** begin Data entries **

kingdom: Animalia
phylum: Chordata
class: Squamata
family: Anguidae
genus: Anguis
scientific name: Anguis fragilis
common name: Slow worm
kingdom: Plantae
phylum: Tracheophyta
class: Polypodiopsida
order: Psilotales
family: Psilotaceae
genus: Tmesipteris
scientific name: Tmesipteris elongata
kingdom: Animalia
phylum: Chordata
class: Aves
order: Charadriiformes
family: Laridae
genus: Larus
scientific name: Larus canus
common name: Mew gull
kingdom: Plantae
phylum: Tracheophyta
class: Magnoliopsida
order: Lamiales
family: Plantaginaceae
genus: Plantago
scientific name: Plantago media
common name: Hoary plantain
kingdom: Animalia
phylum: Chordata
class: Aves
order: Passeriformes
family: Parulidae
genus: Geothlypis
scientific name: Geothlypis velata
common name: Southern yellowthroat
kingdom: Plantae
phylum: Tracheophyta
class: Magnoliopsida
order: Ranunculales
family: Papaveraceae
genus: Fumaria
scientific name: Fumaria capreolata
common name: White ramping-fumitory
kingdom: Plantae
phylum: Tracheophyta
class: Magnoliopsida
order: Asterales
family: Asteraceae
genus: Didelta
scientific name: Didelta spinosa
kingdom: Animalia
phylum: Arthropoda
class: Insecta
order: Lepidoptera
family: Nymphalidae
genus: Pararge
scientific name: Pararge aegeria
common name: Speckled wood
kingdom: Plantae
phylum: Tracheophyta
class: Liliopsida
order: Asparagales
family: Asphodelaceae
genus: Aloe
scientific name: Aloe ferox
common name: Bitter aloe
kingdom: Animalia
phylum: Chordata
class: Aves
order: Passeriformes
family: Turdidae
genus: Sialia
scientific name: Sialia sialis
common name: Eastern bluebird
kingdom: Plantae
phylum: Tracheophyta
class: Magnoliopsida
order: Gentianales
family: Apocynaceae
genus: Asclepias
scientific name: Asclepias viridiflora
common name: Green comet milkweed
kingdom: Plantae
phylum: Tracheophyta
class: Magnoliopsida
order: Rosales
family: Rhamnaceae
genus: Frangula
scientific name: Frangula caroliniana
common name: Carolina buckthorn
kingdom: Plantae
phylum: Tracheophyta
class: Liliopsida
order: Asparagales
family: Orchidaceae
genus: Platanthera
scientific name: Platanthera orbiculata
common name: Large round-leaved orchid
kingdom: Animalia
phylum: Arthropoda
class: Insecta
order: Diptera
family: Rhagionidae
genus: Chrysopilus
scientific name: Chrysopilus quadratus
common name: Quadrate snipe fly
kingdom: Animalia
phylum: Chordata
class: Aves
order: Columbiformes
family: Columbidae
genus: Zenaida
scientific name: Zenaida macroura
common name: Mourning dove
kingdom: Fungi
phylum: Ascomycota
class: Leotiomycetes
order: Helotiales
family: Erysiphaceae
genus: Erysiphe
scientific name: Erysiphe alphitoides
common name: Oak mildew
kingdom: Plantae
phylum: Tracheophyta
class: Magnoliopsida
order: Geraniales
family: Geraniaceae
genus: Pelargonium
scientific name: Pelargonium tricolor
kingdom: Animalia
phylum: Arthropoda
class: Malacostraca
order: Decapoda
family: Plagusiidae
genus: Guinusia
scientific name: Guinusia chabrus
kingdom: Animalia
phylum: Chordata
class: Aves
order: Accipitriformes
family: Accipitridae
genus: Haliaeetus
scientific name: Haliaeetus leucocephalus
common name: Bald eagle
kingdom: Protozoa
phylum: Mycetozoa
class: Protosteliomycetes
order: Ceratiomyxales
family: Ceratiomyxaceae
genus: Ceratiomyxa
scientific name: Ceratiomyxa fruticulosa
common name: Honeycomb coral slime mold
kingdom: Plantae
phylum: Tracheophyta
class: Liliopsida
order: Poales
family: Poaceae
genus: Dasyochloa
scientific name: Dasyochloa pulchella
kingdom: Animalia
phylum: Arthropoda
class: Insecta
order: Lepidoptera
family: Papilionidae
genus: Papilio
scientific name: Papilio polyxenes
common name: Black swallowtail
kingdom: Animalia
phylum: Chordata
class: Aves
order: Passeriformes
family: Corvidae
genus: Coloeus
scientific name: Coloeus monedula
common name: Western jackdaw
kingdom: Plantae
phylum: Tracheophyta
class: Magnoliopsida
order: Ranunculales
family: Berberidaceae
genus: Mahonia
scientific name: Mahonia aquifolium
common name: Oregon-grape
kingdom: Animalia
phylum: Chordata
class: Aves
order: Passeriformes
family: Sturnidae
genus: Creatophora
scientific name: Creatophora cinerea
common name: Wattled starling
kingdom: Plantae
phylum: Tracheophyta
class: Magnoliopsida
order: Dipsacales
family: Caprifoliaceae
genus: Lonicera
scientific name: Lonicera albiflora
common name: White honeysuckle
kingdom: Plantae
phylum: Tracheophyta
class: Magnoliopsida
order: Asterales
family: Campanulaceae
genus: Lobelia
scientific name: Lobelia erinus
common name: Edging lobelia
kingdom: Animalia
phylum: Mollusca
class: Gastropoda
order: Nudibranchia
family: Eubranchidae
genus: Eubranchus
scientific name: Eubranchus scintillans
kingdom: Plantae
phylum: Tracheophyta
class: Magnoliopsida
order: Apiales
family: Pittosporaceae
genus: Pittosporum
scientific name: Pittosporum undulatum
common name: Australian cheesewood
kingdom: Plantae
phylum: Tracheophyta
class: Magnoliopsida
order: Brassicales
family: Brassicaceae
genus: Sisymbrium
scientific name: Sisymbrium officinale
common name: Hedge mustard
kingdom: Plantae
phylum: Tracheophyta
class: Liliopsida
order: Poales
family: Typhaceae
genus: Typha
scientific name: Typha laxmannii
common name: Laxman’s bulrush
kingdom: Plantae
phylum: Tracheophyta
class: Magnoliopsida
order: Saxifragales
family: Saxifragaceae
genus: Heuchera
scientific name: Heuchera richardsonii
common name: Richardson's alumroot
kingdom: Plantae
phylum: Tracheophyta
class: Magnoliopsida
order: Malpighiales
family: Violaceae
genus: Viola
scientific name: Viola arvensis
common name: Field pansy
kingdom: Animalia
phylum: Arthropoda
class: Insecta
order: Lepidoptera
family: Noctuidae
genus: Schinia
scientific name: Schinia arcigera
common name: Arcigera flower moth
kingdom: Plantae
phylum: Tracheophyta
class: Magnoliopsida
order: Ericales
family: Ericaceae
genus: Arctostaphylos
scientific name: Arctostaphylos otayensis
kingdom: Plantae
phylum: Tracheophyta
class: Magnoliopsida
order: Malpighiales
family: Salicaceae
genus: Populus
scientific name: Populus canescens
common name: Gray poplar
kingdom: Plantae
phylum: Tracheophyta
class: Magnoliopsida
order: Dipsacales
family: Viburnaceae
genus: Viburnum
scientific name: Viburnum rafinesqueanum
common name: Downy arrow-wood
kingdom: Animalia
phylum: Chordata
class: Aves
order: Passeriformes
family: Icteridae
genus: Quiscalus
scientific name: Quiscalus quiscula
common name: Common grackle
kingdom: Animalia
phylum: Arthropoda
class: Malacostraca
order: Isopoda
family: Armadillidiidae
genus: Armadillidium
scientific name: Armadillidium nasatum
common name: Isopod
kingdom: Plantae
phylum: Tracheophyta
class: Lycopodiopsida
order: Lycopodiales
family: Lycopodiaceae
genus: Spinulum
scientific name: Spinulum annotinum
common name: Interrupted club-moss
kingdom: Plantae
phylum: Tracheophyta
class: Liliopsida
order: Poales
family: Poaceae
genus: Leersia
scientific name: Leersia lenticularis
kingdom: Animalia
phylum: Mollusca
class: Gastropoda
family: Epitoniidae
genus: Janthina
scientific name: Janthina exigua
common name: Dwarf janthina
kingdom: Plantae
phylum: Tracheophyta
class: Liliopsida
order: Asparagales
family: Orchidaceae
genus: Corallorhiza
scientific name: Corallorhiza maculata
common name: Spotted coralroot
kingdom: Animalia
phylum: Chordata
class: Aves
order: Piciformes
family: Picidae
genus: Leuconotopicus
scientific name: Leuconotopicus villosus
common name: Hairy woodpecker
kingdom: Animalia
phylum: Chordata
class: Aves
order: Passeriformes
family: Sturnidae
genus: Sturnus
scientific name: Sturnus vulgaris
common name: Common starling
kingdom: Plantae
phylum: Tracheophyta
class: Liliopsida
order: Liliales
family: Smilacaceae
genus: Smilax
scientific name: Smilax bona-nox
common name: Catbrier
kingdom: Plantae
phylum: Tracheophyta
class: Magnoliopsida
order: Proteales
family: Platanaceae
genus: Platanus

** end Data entries **

Job: Output the listing as a numbered list, beginning with its first line and stopping after the line that contains "family: Asteraceae". Leave out any blank lines.

Final result:
1. kingdom: Animalia
2. phylum: Chordata
3. class: Squamata
4. family: Anguidae
5. genus: Anguis
6. scientific name: Anguis fragilis
7. common name: Slow worm
8. kingdom: Plantae
9. phylum: Tracheophyta
10. class: Polypodiopsida
11. order: Psilotales
12. family: Psilotaceae
13. genus: Tmesipteris
14. scientific name: Tmesipteris elongata
15. kingdom: Animalia
16. phylum: Chordata
17. class: Aves
18. order: Charadriiformes
19. family: Laridae
20. genus: Larus
21. scientific name: Larus canus
22. common name: Mew gull
23. kingdom: Plantae
24. phylum: Tracheophyta
25. class: Magnoliopsida
26. order: Lamiales
27. family: Plantaginaceae
28. genus: Plantago
29. scientific name: Plantago media
30. common name: Hoary plantain
31. kingdom: Animalia
32. phylum: Chordata
33. class: Aves
34. order: Passeriformes
35. family: Parulidae
36. genus: Geothlypis
37. scientific name: Geothlypis velata
38. common name: Southern yellowthroat
39. kingdom: Plantae
40. phylum: Tracheophyta
41. class: Magnoliopsida
42. order: Ranunculales
43. family: Papaveraceae
44. genus: Fumaria
45. scientific name: Fumaria capreolata
46. common name: White ramping-fumitory
47. kingdom: Plantae
48. phylum: Tracheophyta
49. class: Magnoliopsida
50. order: Asterales
51. family: Asteraceae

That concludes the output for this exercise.